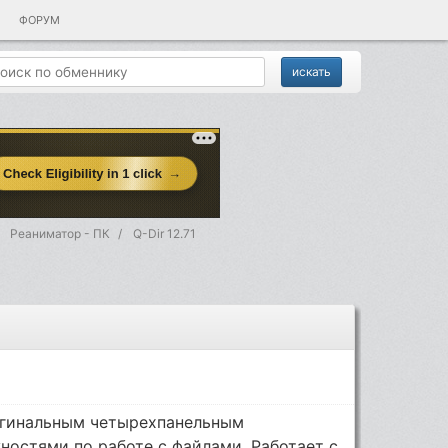
ФОРУМ
Реаниматор - ПК
Q-Dir 12.71
игинальным четырехпанельным
остями по работе с файлами. Работает с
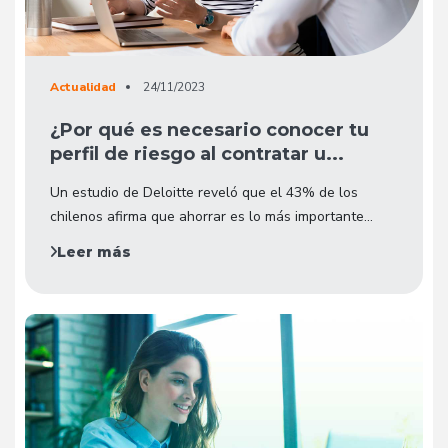
Actualidad
24/11/2023
¿Por qué es necesario conocer tu
perfil de riesgo al contratar u...
Un estudio de Deloitte reveló que el 43% de los
chilenos afirma que ahorrar es lo más importante...
Leer más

- TASK ITEM
Look above for the line containing "necesario conocer tu"; reproduce it and every line after it through the end of the material, exactly, and nothing else.

- EXERCISE OUTPUT
¿Por qué es necesario conocer tu
perfil de riesgo al contratar u...
Un estudio de Deloitte reveló que el 43% de los
chilenos afirma que ahorrar es lo más importante...
Leer más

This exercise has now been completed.